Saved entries
=== Begin Enclosure ===

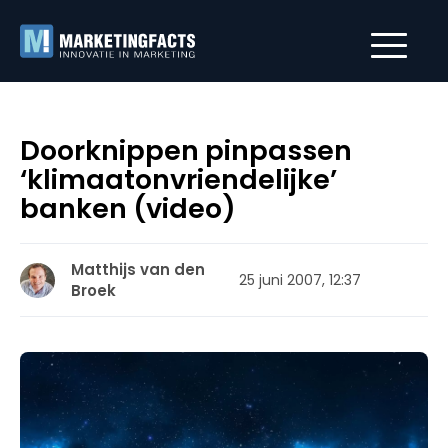
Doorknippen pinpassen
‘klimaatonvriendelijke’
banken (video)
Matthijs van den
25 juni 2007, 12:37
Broek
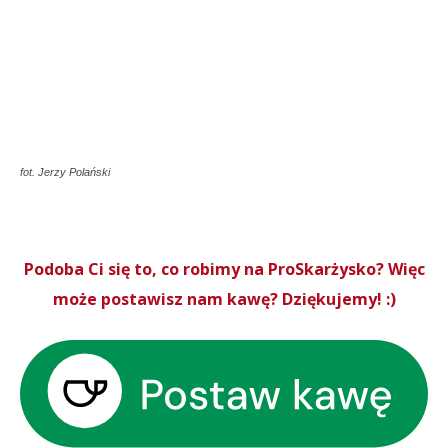
fot. Jerzy Polański
Podoba Ci się to, co robimy na ProSkarżysko? Więc
może postawisz nam kawę? Dziękujemy! :)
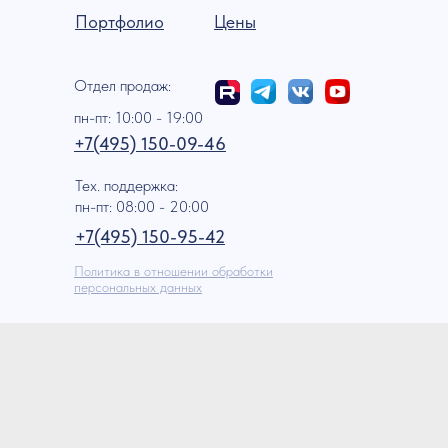
Портфолио
Цены
Отдел продаж:
пн-пт: 10:00 - 19:00
+7(495) 150-09-46
Тех. поддержка:
пн-пт: 08:00 - 20:00
+7(495) 150-95-42
Политика в отношении обработки
персональных данных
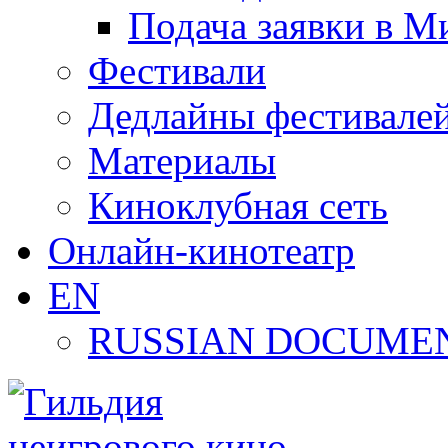
Подача заявки в М
Фестивали
Дедлайны фестивале
Материалы
Киноклубная сеть
Онлайн-кинотеатр
EN
RUSSIAN DOCUMEN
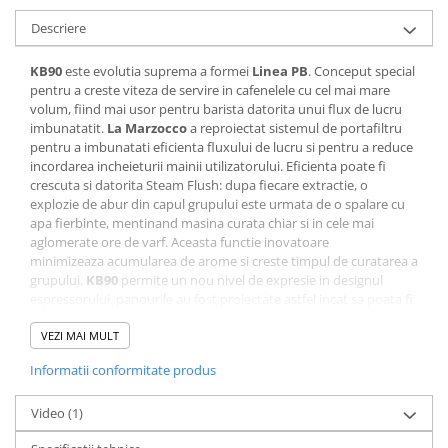
Dripper
Descriere
Tamper
KB90
este evolutia suprema a formei
Linea PB
. Conceput special
Rinser
pentru a creste viteza de servire in cafenelele cu cel mai mare
Cantar
volum, fiind mai usor pentru barista datorita unui flux de lucru
imbunatatit.
La Marzocco
a reproiectat sistemul de portafiltru
Knock-box
pentru a imbunatati eficienta fluxului de lucru si pentru a reduce
Latiere
incordarea incheieturii mainii utilizatorului. Eficienta poate fi
crescuta si datorita Steam Flush: dupa fiecare extractie, o
Accesorii sirop
explozie de abur din capul grupului este urmata de o spalare cu
apa fierbinte, mentinand masina curata chiar si in cele mai
Cești pentru cafea
aglomerate ore de varf. Aceasta functie inovatoare
Distribuitor / Nivelator
minimizeaza acumularea de arome si creste timpul de curatarea a
grupului.
KB90
permite un nou nivel de expresie in designul
Tamping - Statie de tampare
espressorului, panourile au fost proiectate astfel incat sa poata fi
create combinatii infinite de culori personalizate.
Timer
VEZI MAI MULT
Server
Informatii conformitate produs
Sistem portafiltru direct
Cleaning
Proiectat pentru a simplifica miscarile necesare de activare a
Cupping
portafiltrului si scade incordarea mainii utilizatorului cu pana la
Video
(1)
12 ori pentru o performanta mai mare si utilizare zilnica. Mediile
Filtre Hartie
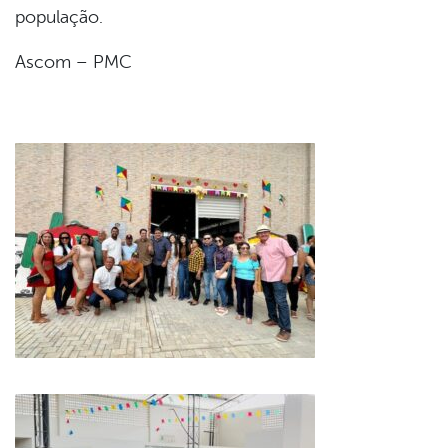
população.
Ascom – PMC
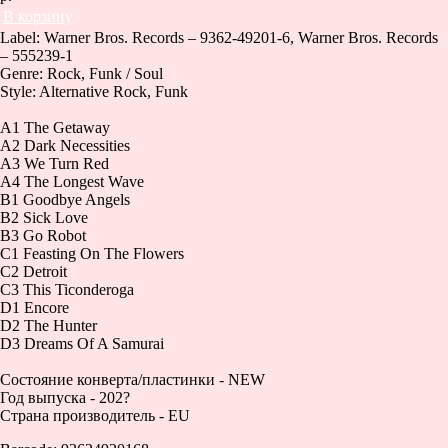
В корзину
Label: Warner Bros. Records – 9362-49201-6, Warner Bros. Records
– 555239-1
Genre: Rock, Funk / Soul
Style: Alternative Rock, Funk
A1 The Getaway
A2 Dark Necessities
A3 We Turn Red
A4 The Longest Wave
B1 Goodbye Angels
B2 Sick Love
B3 Go Robot
C1 Feasting On The Flowers
C2 Detroit
C3 This Ticonderoga
D1 Encore
D2 The Hunter
D3 Dreams Of A Samurai
Состояние конверта/пластинки - NEW
Год выпуска - 202?
Страна производитель - EU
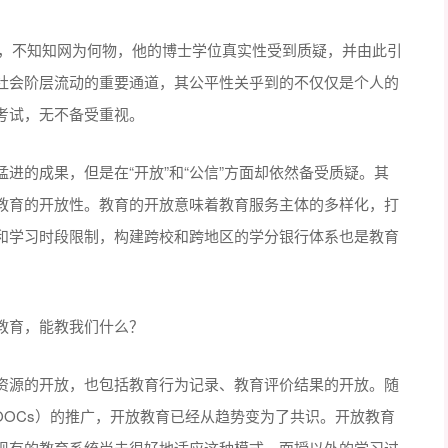
问时，不知知网为何物，他的博士学位真实性受到质疑，并由此引
社会阶层流动的重要通道，其公平性关乎到的不仅仅是个人的
考试，无不备受重视。
进的成果，但是在“开放”和“公信”方面却依然备受质疑。其
教育的开放性。教育的开放意味着教育服务主体的多样化，打
和学习时段限制，构建跨校和跨地区的学分银行体系也是教育
资源的开放，也包括教育行为记录、教育评价结果的开放。随
OOCs）的推广，开放教育已经从趋势变为了共识。开放教育
现有的教育系统尚未很好地适应这种模式，面授以外的学习过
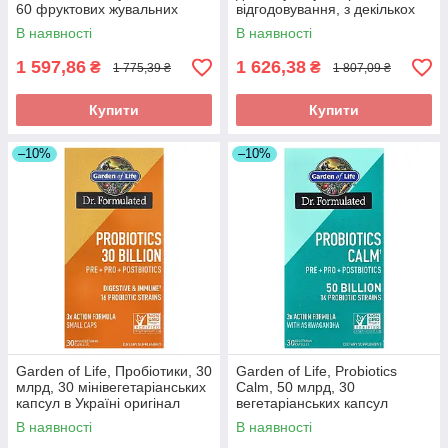
60 фруктових жувальних
відгодовування, з декількох
мармеладок в Україні
джерел, без добавок, 270 г в
В наявності
В наявності
оригінал
оригінал
1 597,86
1 626,38
₴
₴
1 775,39 ₴
1 807,09 ₴
Купити
Купити
–10%
–10%
Garden of Life, Пробіотики, 30
Garden of Life, Probiotics
млрд, 30 мінівегетаріанських
Calm, 50 млрд, 30
капсул в Україні оригінал
вегетаріанських капсул
оригінал
В наявності
В наявності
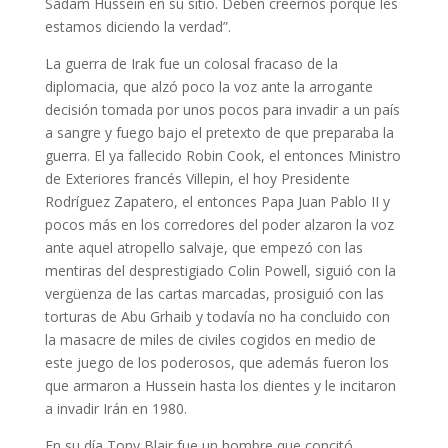
Sadam Hussein en su sitio. Deben creernos porque les
estamos diciendo la verdad”.
La guerra de Irak fue un colosal fracaso de la
diplomacia, que alzó poco la voz ante la arrogante
decisión tomada por unos pocos para invadir a un país
a sangre y fuego bajo el pretexto de que preparaba la
guerra. El ya fallecido Robin Cook, el entonces Ministro
de Exteriores francés Villepin, el hoy Presidente
Rodríguez Zapatero, el entonces Papa Juan Pablo II y
pocos más en los corredores del poder alzaron la voz
ante aquel atropello salvaje, que empezó con las
mentiras del desprestigiado Colin Powell, siguió con la
vergüenza de las cartas marcadas, prosiguió con las
torturas de Abu Grhaib y todavía no ha concluido con
la masacre de miles de civiles cogidos en medio de
este juego de los poderosos, que además fueron los
que armaron a Hussein hasta los dientes y le incitaron
a invadir Irán en 1980.
En su día Tony Blair fue un hombre que concitó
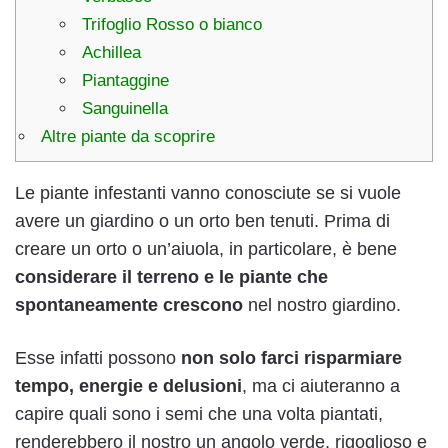
Trifoglio Rosso o bianco
Achillea
Piantaggine
Sanguinella
Altre piante da scoprire
Le piante infestanti vanno conosciute se si vuole
avere un giardino o un orto ben tenuti. Prima di
creare un orto o un’aiuola, in particolare, è bene
considerare il terreno e le piante
che
spontaneamente crescono
nel nostro giardino.
Esse infatti possono
non solo farci risparmiare
tempo, energie e delusioni
, ma ci aiuteranno a
capire quali sono i semi che una volta piantati,
renderebbero il nostro un angolo verde, rigoglioso e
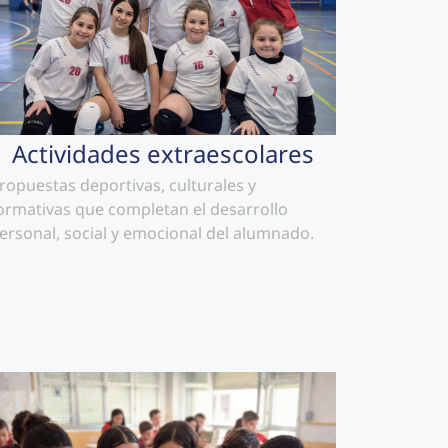
Actividades extraescolares
ropuestas deportivas, culturales y
ormativas que completan el desarrollo
ersonal, social y emocional del alumnado.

=== End Enclosure ===

Your objective: Copy the text of the listing above verbatim, leaving out the pictures.

Result of this exercise:
Doorknippen pinpassen
‘klimaatonvriendelijke’
banken (video)
Matthijs van den
25 juni 2007, 12:37
Broek
fot. Jerzy Polański
Podoba Ci się to, co robimy na ProSkarżysko? Więc
może postawisz nam kawę? Dziękujemy! :)
Портфолио
Цены
Отдел продаж:
пн-пт: 10:00 - 19:00
+7(495) 150-09-46
Тех. поддержка:
пн-пт: 08:00 - 20:00
+7(495) 150-95-42
Политика в отношении обработки
персональных данных
Подача заявки в М
Фестивали
Дедлайны фестивале
Материалы
Киноклубная сеть
Онлайн-кинотеатр
EN
RUSSIAN DOCUMEN
Dripper
Descriere
Tamper
KB90
este evolutia suprema a formei
Linea PB
. Conceput special
Rinser
pentru a creste viteza de servire in cafenelele cu cel mai mare
Cantar
volum, fiind mai usor pentru barista datorita unui flux de lucru
imbunatatit.
La Marzocco
a reproiectat sistemul de portafiltru
Knock-box
pentru a imbunatati eficienta fluxului de lucru si pentru a reduce
Latiere
incordarea incheieturii mainii utilizatorului. Eficienta poate fi
crescuta si datorita Steam Flush: dupa fiecare extractie, o
Accesorii sirop
explozie de abur din capul grupului este urmata de o spalare cu
apa fierbinte, mentinand masina curata chiar si in cele mai
Cești pentru cafea
aglomerate ore de varf. Aceasta functie inovatoare
Distribuitor / Nivelator
minimizeaza acumularea de arome si creste timpul de curatarea a
grupului.
KB90
permite un nou nivel de expresie in designul
Tamping - Statie de tampare
espressorului, panourile au fost proiectate astfel incat sa poata fi
create combinatii infinite de culori personalizate.
Timer
VEZI MAI MULT
Server
Informatii conformitate produs
Sistem portafiltru direct
Cleaning
Proiectat pentru a simplifica miscarile necesare de activare a
Cupping
portafiltrului si scade incordarea mainii utilizatorului cu pana la
Video
(1)
12 ori pentru o performanta mai mare si utilizare zilnica. Mediile
Filtre Hartie
população.
Ascom – PMC
В корзину
Label: Warner Bros. Records – 9362-49201-6, Warner Bros. Records
– 555239-1
Genre: Rock, Funk / Soul
Style: Alternative Rock, Funk
A1 The Getaway
A2 Dark Necessities
A3 We Turn Red
A4 The Longest Wave
B1 Goodbye Angels
B2 Sick Love
B3 Go Robot
C1 Feasting On The Flowers
C2 Detroit
C3 This Ticonderoga
D1 Encore
D2 The Hunter
D3 Dreams Of A Samurai
Состояние конверта/пластинки - NEW
Год выпуска - 202?
Страна производитель - EU
问时，不知知网为何物，他的博士学位真实性受到质疑，并由此引
社会阶层流动的重要通道，其公平性关乎到的不仅仅是个人的
考试，无不备受重视。
进的成果，但是在“开放”和“公信”方面却依然备受质疑。其
教育的开放性。教育的开放意味着教育服务主体的多样化，打
和学习时段限制，构建跨校和跨地区的学分银行体系也是教育
资源的开放，也包括教育行为记录、教育评价结果的开放。随
OOCs）的推广，开放教育已经从趋势变为了共识。开放教育
现有的教育系统尚未很好地适应这种模式，面授以外的学习过
60 фруктових жувальних
відгодовування, з декількох
мармеладок в Україні
джерел, без добавок, 270 г в
В наявності
В наявності
оригінал
оригінал
1 597,86
1 626,38
₴
₴
1 775,39 ₴
1 807,09 ₴
Купити
Купити
–10%
–10%
Garden of Life, Пробіотики, 30
Garden of Life, Probiotics
млрд, 30 мінівегетаріанських
Calm, 50 млрд, 30
капсул в Україні оригінал
вегетаріанських капсул
оригінал
В наявності
В наявності
Sadam Hussein en su sitio. Deben creernos porque les
estamos diciendo la verdad”.
La guerra de Irak fue un colosal fracaso de la
diplomacia, que alzó poco la voz ante la arrogante
decisión tomada por unos pocos para invadir a un país
a sangre y fuego bajo el pretexto de que preparaba la
guerra. El ya fallecido Robin Cook, el entonces Ministro
de Exteriores francés Villepin, el hoy Presidente
Rodríguez Zapatero, el entonces Papa Juan Pablo II y
pocos más en los corredores del poder alzaron la voz
ante aquel atropello salvaje, que empezó con las
mentiras del desprestigiado Colin Powell, siguió con la
vergüenza de las cartas marcadas, prosiguió con las
torturas de Abu Grhaib y todavía no ha concluido con
la masacre de miles de civiles cogidos en medio de
este juego de los poderosos, que además fueron los
que armaron a Hussein hasta los dientes y le incitaron
a invadir Irán en 1980.
En su día Tony Blair fue un hombre que concitó
Trifoglio Rosso o bianco
Achillea
Piantaggine
Sanguinella
Altre piante da scoprire
Le piante infestanti vanno conosciute se si vuole
avere un giardino o un orto ben tenuti. Prima di
creare un orto o un’aiuola, in particolare, è bene
considerare il terreno e le piante
che
spontaneamente crescono
nel nostro giardino.
Esse infatti possono
non solo farci risparmiare
tempo, energie e delusioni
, ma ci aiuteranno a
capire quali sono i semi che una volta piantati,
renderebbero il nostro un angolo verde, rigoglioso e
Actividades extraescolares
ropuestas deportivas, culturales y
ormativas que completan el desarrollo
ersonal, social y emocional del alumnado.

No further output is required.